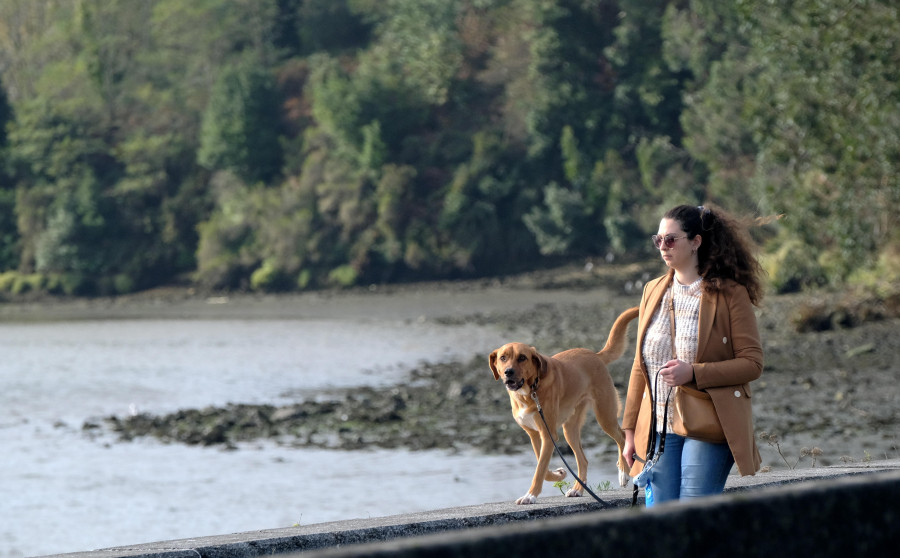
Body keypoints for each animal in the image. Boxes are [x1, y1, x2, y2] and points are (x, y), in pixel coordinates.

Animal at [492, 308, 640, 506]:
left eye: (522, 358)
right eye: (503, 358)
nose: (508, 372)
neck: (531, 391)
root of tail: (595, 355)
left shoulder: (548, 435)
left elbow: (540, 469)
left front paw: (530, 495)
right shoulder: (535, 435)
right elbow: (542, 466)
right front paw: (558, 474)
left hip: (605, 416)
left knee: (622, 437)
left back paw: (623, 472)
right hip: (570, 429)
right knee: (583, 460)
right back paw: (578, 489)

## WHAT THE EXERCISE ASKS
The line that contains "left back paw: (623, 472)", the final line of the listing, and every line between them are to be retyped exactly; nothing else.

## TASK SOLUTION
left back paw: (623, 472)
right hip: (570, 429)
right knee: (583, 460)
right back paw: (578, 489)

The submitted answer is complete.